[About this task]
Lay out the lines of the records below as a JSON list of strings, one string per line, skipping any blank lines. Leave the pictures out.

[Records for this task]
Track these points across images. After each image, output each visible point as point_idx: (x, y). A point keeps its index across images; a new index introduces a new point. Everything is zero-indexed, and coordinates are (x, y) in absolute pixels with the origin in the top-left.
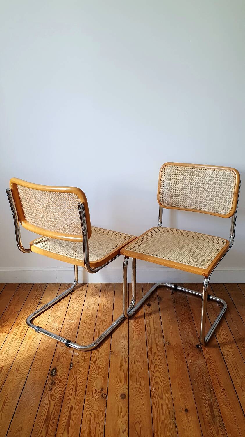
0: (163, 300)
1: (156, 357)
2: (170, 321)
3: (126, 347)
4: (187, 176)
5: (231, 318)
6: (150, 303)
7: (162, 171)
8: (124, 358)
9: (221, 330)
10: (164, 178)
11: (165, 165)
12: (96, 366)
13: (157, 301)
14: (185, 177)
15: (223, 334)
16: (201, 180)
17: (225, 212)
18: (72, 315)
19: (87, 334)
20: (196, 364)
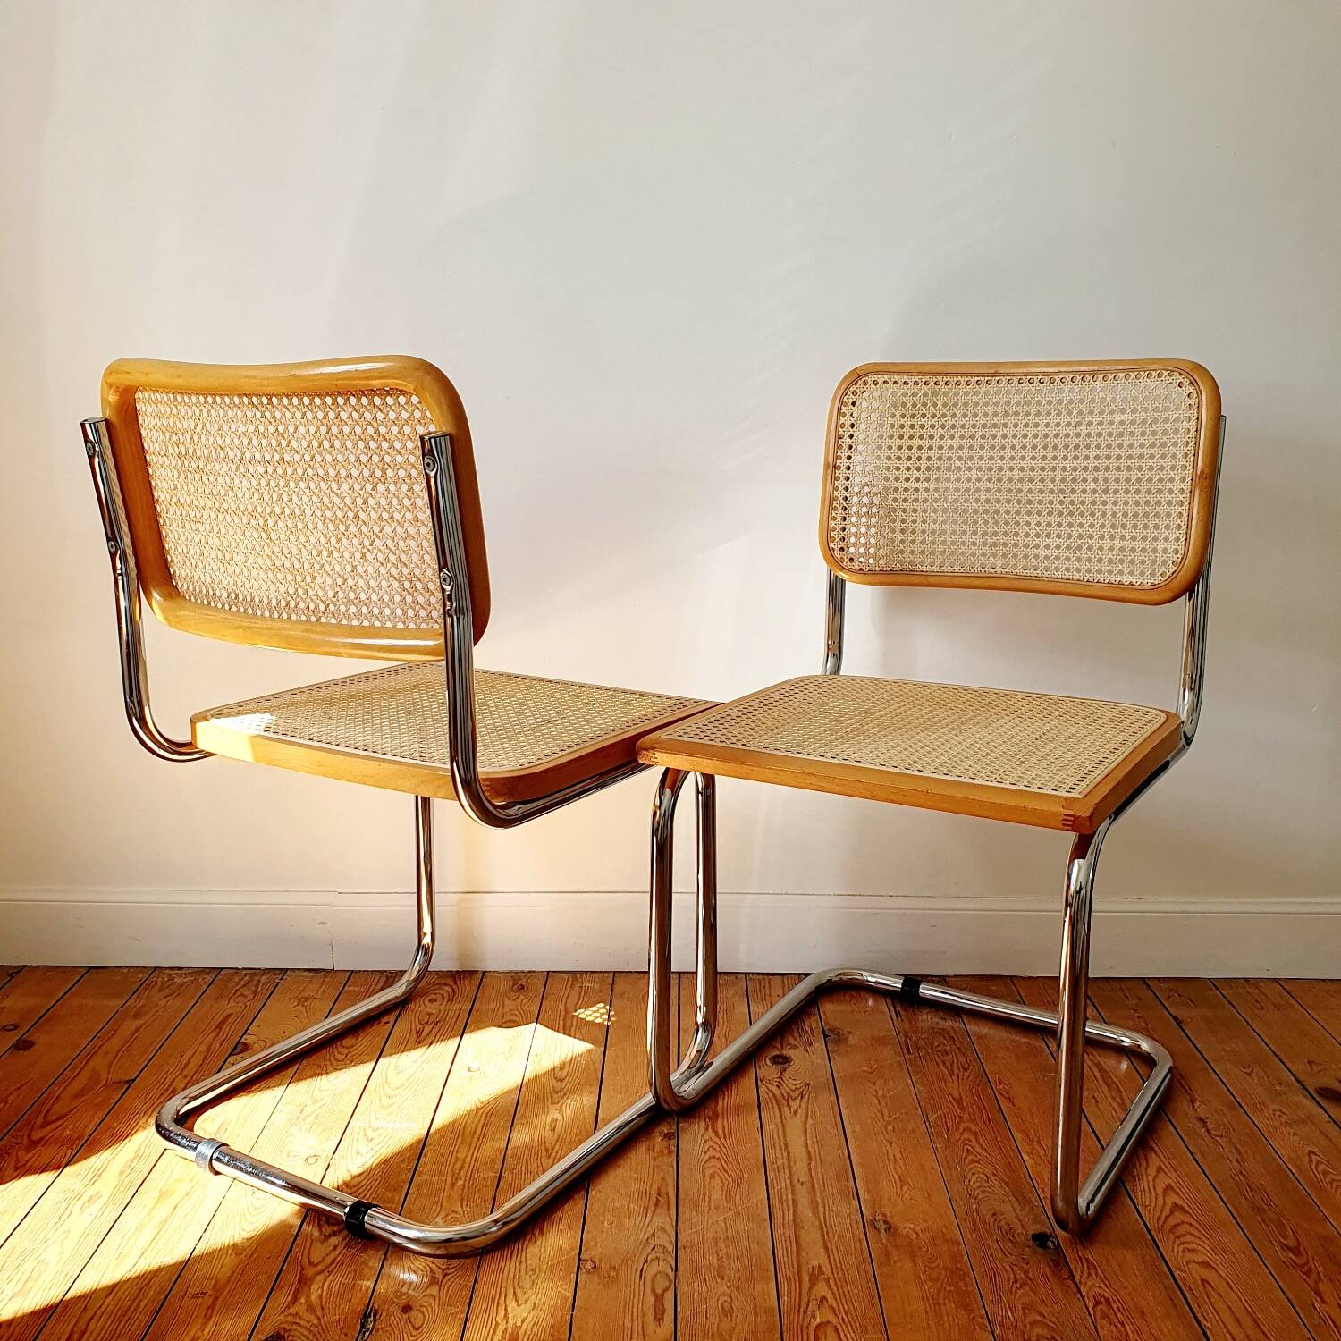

[Problem solution]
[
  "Track these points across images. After each image, output each visible point as point_idx: (x, y). A point keeps its index across images; a new index introduces a new point. Everything is zero-indexed, and coordinates are (x, y) in absolute pixels with the origin in the top-left.",
  "0: (163, 300)",
  "1: (156, 357)",
  "2: (170, 321)",
  "3: (126, 347)",
  "4: (187, 176)",
  "5: (231, 318)",
  "6: (150, 303)",
  "7: (162, 171)",
  "8: (124, 358)",
  "9: (221, 330)",
  "10: (164, 178)",
  "11: (165, 165)",
  "12: (96, 366)",
  "13: (157, 301)",
  "14: (185, 177)",
  "15: (223, 334)",
  "16: (201, 180)",
  "17: (225, 212)",
  "18: (72, 315)",
  "19: (87, 334)",
  "20: (196, 364)"
]